AI · · · source (interconnects.ai)

Nathan Lambert announced he is leaving the Allen Institute for AI, where he ran the post-training work behind Tulu and OLMo. In his farewell post he uses the occasion to make a public argument that lands harder than the usual exit note. His blunt summary: fully open post-training recipes are about as far behind as they have ever been, and falling further behind. Frontier labs keep their methods quiet, and the public side cannot close the gap on its own.

Lambert credits Ai2 for a culture that lets researchers ship influential work without locking it behind product launches, and frames his arc there as proof that vision and clear writing still matter in a field that rewards execution. The deeper concern, he argues, is structural. As more talent moves into closed labs, public science loses its role as the neutral interpreter of new technology, and the institutions that train the next generation of researchers thin out. He is not announcing a new employer. He plans to spend the next months building medium-sized open models tuned for specific tasks, aimed at giving the ecosystem more variety than another round of frontier-chasing.

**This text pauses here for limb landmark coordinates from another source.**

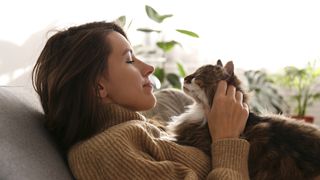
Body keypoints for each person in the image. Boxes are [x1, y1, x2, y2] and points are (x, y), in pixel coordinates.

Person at [32, 21, 250, 180]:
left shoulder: (139, 130)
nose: (149, 68)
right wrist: (227, 141)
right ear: (98, 87)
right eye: (129, 60)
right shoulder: (106, 150)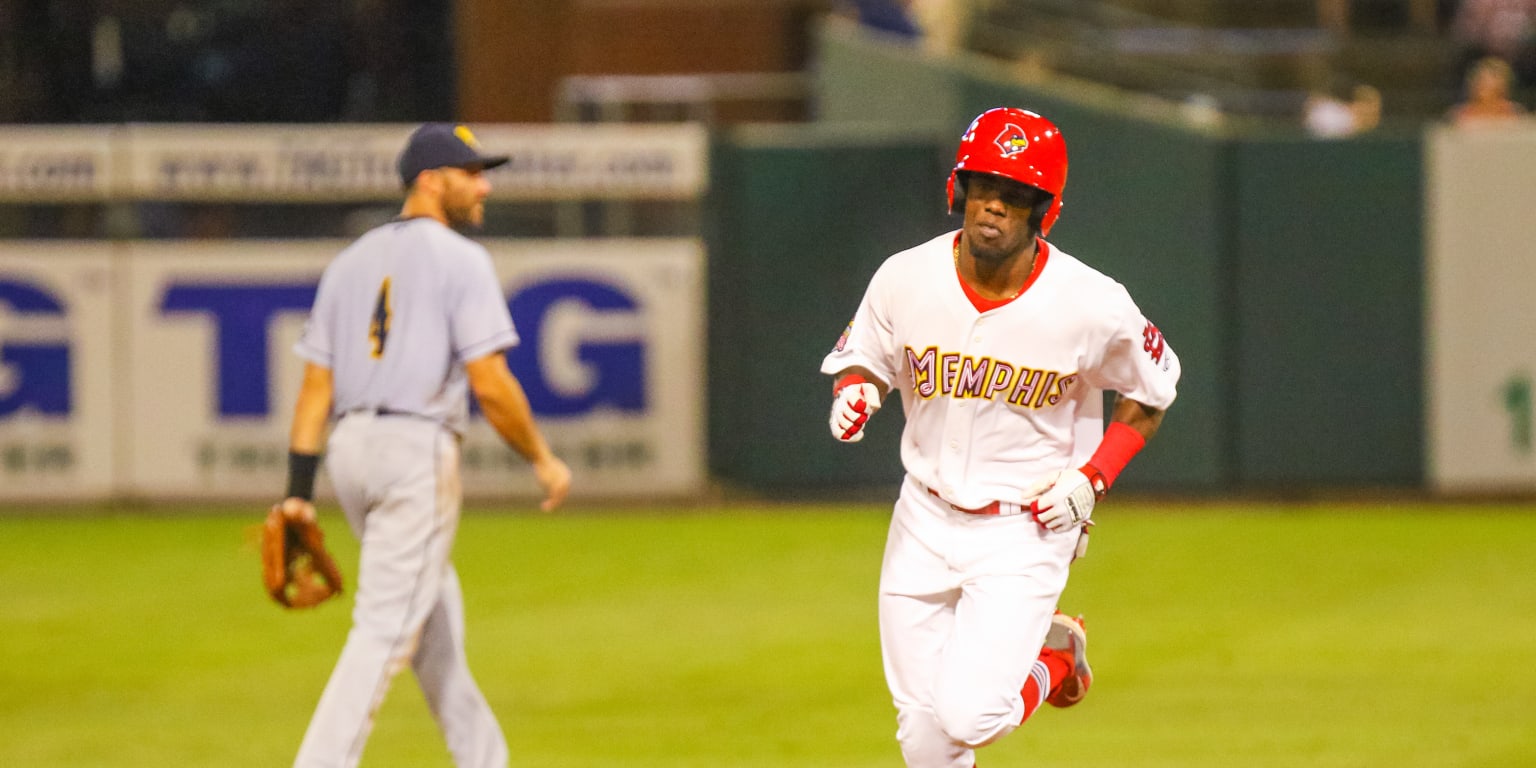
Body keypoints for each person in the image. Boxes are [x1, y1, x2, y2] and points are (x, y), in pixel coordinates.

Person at [820, 107, 1180, 768]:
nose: (994, 205)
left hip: (1026, 526)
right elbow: (865, 353)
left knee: (971, 716)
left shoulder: (1091, 302)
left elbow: (1154, 392)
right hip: (922, 517)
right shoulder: (905, 275)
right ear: (958, 190)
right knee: (925, 740)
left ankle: (1056, 655)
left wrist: (1093, 476)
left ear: (1044, 208)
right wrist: (857, 388)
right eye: (984, 186)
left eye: (1015, 195)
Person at [277, 122, 573, 768]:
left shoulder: (348, 261)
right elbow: (491, 385)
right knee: (384, 631)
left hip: (350, 450)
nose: (483, 184)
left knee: (433, 625)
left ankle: (484, 759)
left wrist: (299, 494)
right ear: (429, 180)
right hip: (414, 450)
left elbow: (314, 389)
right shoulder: (461, 259)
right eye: (470, 173)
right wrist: (543, 461)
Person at [1448, 56, 1529, 125]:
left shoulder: (1515, 113)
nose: (1480, 85)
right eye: (1479, 80)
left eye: (1487, 81)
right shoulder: (1460, 115)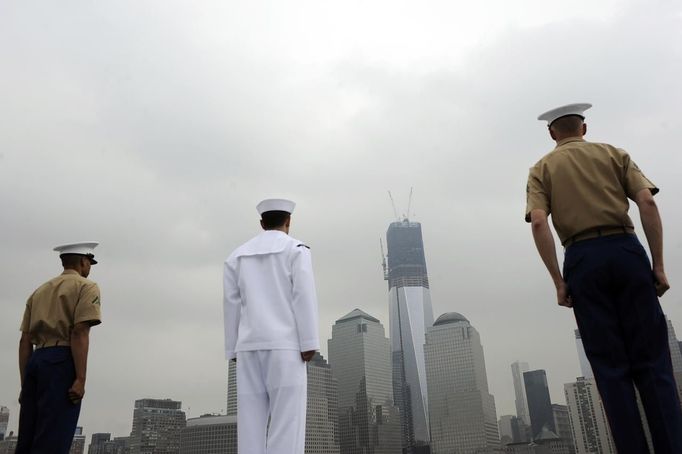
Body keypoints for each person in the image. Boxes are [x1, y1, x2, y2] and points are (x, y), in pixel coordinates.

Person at [525, 103, 682, 452]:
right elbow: (648, 203)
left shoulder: (541, 168)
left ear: (552, 133)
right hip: (626, 250)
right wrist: (658, 265)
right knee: (654, 363)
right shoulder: (615, 154)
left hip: (582, 260)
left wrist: (558, 281)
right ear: (584, 128)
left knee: (610, 372)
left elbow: (538, 222)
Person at [223, 198, 320, 454]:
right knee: (287, 421)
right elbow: (304, 296)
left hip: (248, 347)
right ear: (288, 221)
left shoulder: (236, 256)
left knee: (249, 423)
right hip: (286, 347)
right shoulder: (296, 250)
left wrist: (232, 349)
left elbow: (231, 304)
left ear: (261, 223)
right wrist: (309, 342)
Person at [16, 242, 102, 454]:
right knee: (53, 438)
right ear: (83, 262)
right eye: (89, 263)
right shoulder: (86, 286)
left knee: (27, 439)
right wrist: (80, 379)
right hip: (62, 359)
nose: (89, 267)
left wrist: (25, 382)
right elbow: (79, 332)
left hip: (36, 360)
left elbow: (25, 341)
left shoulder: (39, 291)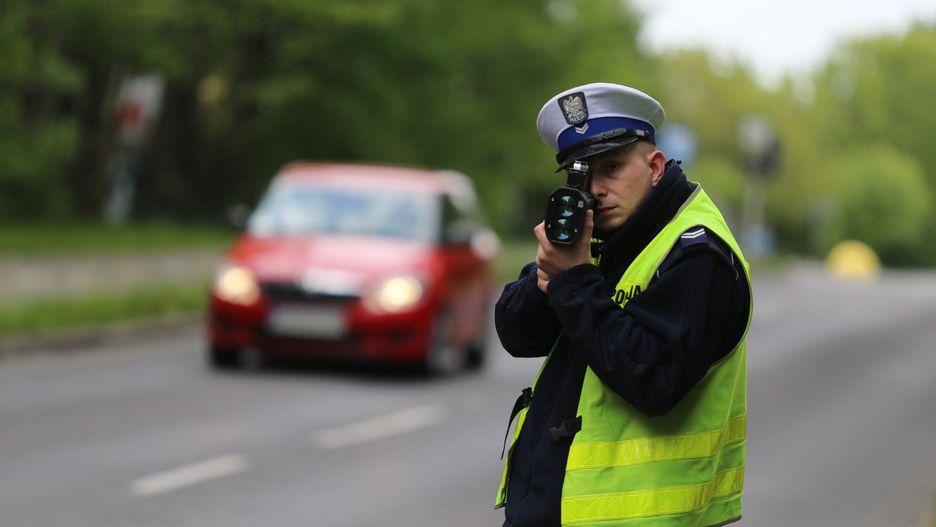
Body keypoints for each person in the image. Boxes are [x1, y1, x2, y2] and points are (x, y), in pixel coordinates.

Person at [494, 82, 752, 527]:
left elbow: (653, 377)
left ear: (654, 166)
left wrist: (574, 281)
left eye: (612, 167)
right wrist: (547, 275)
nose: (595, 190)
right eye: (583, 173)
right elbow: (516, 334)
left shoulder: (697, 253)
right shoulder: (600, 237)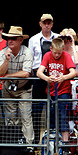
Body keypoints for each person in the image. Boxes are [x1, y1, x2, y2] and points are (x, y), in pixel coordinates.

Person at [36, 38, 77, 155]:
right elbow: (39, 72)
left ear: (63, 49)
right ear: (51, 49)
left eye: (59, 53)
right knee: (51, 116)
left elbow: (73, 72)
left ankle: (65, 146)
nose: (57, 55)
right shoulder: (48, 56)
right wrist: (47, 78)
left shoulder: (67, 56)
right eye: (55, 53)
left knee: (63, 117)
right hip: (51, 91)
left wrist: (63, 77)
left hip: (64, 90)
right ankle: (51, 144)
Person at [0, 26, 34, 153]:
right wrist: (7, 60)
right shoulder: (3, 52)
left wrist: (9, 75)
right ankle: (12, 143)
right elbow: (0, 72)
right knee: (10, 117)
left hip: (24, 88)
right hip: (8, 88)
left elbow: (26, 73)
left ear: (20, 40)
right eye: (8, 38)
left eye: (13, 38)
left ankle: (29, 146)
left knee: (26, 117)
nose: (10, 41)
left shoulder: (27, 52)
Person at [28, 14, 59, 145]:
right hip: (37, 75)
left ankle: (52, 140)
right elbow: (30, 59)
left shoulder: (58, 37)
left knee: (53, 108)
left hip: (54, 74)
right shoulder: (33, 39)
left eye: (49, 22)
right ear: (40, 24)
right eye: (44, 22)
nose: (46, 25)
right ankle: (35, 141)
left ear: (52, 24)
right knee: (36, 109)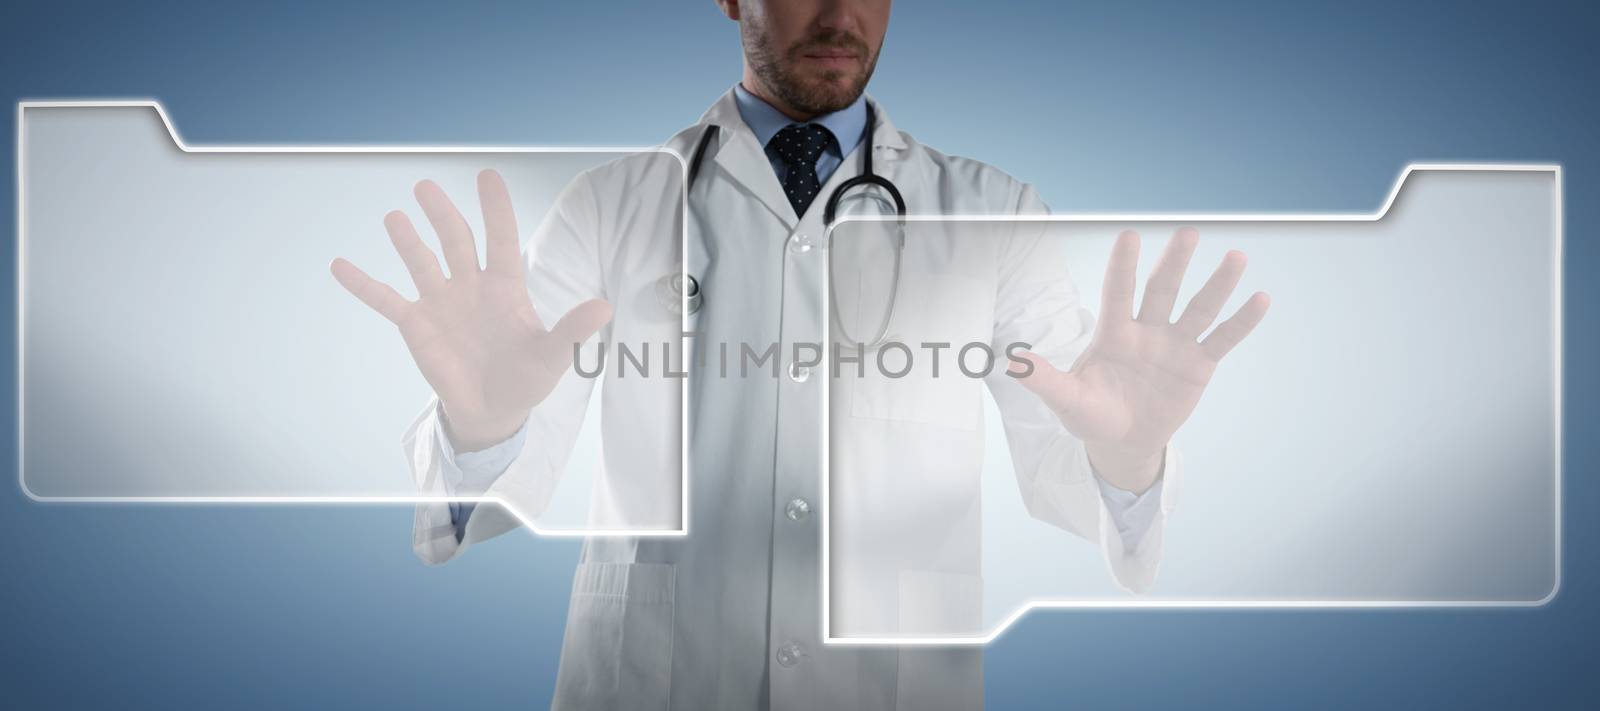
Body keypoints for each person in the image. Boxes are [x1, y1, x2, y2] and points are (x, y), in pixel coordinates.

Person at [330, 1, 1269, 708]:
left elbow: (1074, 477)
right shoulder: (612, 204)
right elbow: (486, 503)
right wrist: (483, 425)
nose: (840, 13)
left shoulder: (995, 214)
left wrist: (1129, 453)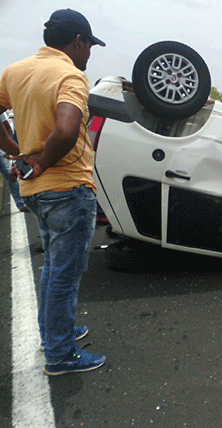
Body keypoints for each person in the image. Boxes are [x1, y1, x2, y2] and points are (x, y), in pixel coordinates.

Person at [0, 9, 107, 375]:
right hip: (67, 186)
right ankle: (61, 355)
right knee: (65, 272)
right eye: (89, 45)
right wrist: (42, 160)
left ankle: (54, 333)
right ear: (77, 42)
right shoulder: (70, 76)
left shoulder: (14, 71)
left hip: (35, 191)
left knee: (53, 269)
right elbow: (65, 130)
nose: (90, 53)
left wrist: (17, 151)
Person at [0, 112, 27, 211]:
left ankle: (21, 203)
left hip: (1, 148)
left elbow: (8, 128)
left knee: (10, 174)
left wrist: (7, 147)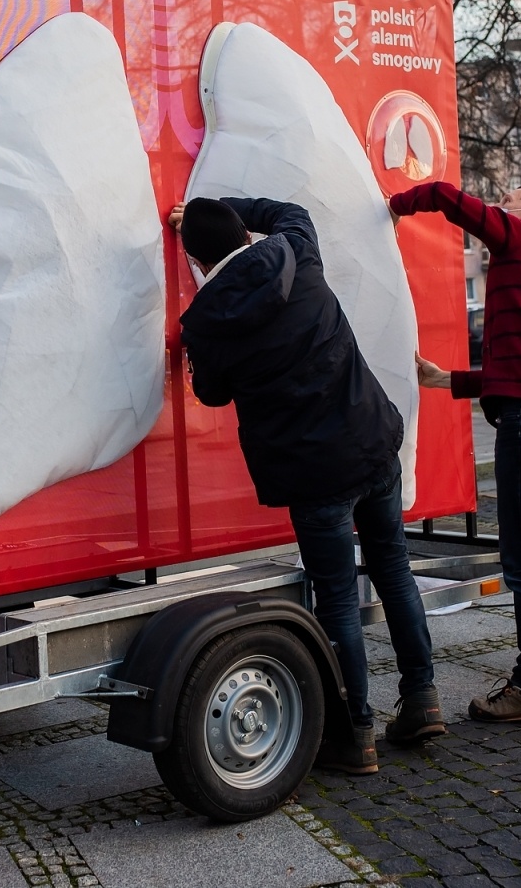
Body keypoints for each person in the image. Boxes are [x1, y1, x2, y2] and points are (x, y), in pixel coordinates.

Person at [170, 196, 443, 775]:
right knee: (393, 569)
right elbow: (288, 208)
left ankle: (356, 734)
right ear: (243, 232)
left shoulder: (205, 322)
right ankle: (422, 698)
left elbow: (213, 394)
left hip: (313, 474)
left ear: (194, 257)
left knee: (338, 598)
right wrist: (229, 210)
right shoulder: (296, 252)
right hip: (371, 442)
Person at [392, 182, 521, 723]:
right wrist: (450, 381)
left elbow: (449, 197)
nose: (496, 208)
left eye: (506, 200)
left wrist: (397, 204)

The post lands during a busy week of closed releases, which is partly the point. Someone has to keep the recipes legible if open work is to survive past 2026.

Why it matters

If your team relies on open post-training recipes, Lambert's departure is a signal that the talent pipeline behind those recipes is fragile. Track which institutions or independents end up filling the gap, because that is where future Tulu-class work will come from.